• _Exercise prompt_
Print, in exact form, the lines below from the one containing "Source code" through the one containing "## Option type", and omit all others.
#### Data for this task ####
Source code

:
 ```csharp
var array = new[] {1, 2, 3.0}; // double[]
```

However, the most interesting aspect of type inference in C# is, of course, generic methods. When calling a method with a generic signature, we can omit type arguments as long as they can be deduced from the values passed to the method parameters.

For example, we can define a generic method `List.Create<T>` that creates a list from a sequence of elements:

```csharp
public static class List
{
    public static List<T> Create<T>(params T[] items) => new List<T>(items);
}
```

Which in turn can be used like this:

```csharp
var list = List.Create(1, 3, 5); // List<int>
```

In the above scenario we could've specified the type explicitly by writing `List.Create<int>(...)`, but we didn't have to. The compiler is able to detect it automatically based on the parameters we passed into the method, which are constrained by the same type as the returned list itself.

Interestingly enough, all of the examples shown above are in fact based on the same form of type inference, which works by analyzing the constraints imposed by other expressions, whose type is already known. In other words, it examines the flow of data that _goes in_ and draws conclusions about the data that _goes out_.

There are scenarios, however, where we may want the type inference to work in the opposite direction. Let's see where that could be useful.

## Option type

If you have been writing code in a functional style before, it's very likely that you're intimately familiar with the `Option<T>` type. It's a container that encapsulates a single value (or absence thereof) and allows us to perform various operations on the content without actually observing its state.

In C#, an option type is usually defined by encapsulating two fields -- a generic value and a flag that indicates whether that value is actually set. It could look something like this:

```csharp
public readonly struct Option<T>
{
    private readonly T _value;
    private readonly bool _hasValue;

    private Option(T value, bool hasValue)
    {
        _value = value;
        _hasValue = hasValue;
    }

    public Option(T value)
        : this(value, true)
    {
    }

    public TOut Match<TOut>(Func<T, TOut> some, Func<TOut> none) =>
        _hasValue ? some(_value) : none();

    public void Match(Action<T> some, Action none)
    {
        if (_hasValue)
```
####
#### Data for this task ####
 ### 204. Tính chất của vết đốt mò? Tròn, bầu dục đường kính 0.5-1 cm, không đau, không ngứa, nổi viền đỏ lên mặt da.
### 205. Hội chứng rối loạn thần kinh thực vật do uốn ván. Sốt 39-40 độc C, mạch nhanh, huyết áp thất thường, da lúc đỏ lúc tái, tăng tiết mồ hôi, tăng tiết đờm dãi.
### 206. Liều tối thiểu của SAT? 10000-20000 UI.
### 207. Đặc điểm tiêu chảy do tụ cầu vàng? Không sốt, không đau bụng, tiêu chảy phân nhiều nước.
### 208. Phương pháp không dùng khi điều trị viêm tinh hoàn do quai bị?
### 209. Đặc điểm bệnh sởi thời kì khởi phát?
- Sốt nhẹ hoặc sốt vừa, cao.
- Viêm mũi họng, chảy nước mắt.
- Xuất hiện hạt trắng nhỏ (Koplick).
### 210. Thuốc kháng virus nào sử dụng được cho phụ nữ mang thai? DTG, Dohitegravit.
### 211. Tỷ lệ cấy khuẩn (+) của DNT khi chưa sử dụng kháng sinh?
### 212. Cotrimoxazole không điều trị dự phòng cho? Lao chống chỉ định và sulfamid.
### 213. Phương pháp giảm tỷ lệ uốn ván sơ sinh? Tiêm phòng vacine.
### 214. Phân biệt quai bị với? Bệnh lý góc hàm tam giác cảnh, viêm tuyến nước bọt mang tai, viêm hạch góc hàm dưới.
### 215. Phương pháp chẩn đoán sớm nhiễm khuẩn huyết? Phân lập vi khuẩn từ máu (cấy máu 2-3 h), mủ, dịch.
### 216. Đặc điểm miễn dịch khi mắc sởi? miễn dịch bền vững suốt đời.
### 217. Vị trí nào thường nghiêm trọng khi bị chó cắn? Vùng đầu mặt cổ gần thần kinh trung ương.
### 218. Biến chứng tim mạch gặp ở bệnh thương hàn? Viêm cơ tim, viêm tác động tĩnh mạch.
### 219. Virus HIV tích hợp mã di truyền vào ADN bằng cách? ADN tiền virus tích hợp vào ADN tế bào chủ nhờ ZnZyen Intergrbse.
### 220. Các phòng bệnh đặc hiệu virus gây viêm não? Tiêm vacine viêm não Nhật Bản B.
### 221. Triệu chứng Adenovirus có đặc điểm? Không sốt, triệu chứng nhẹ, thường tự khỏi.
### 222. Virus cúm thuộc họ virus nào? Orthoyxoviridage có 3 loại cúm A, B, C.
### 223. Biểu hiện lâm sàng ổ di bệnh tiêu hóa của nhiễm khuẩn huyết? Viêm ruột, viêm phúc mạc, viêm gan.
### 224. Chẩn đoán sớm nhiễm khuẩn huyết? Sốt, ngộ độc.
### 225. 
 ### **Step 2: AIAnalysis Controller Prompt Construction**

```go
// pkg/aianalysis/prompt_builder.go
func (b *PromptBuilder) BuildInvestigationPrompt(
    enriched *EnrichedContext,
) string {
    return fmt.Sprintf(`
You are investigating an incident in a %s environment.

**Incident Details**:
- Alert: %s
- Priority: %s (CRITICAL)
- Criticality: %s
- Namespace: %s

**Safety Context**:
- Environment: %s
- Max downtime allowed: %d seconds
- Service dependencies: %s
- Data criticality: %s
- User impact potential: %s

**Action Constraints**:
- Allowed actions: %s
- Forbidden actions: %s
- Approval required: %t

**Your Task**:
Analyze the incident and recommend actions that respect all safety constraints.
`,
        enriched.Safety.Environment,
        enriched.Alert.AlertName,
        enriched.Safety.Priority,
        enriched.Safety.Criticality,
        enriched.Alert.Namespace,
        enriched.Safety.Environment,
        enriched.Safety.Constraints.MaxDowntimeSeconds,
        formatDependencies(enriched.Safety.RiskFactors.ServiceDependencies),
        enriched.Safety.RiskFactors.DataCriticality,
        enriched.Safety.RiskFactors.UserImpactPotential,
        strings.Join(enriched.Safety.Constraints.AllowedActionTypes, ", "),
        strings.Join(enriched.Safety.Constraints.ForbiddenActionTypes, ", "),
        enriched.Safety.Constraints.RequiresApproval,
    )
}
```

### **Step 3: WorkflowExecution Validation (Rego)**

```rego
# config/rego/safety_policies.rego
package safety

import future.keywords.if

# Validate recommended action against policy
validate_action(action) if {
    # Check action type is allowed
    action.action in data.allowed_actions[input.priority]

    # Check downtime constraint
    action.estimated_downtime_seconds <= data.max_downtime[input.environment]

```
####
• _Your response_
Source code

:
 ```csharp
var array = new[] {1, 2, 3.0}; // double[]
```

However, the most interesting aspect of type inference in C# is, of course, generic methods. When calling a method with a generic signature, we can omit type arguments as long as they can be deduced from the values passed to the method parameters.

For example, we can define a generic method `List.Create<T>` that creates a list from a sequence of elements:

```csharp
public static class List
{
    public static List<T> Create<T>(params T[] items) => new List<T>(items);
}
```

Which in turn can be used like this:

```csharp
var list = List.Create(1, 3, 5); // List<int>
```

In the above scenario we could've specified the type explicitly by writing `List.Create<int>(...)`, but we didn't have to. The compiler is able to detect it automatically based on the parameters we passed into the method, which are constrained by the same type as the returned list itself.

Interestingly enough, all of the examples shown above are in fact based on the same form of type inference, which works by analyzing the constraints imposed by other expressions, whose type is already known. In other words, it examines the flow of data that _goes in_ and draws conclusions about the data that _goes out_.

There are scenarios, however, where we may want the type inference to work in the opposite direction. Let's see where that could be useful.

## Option type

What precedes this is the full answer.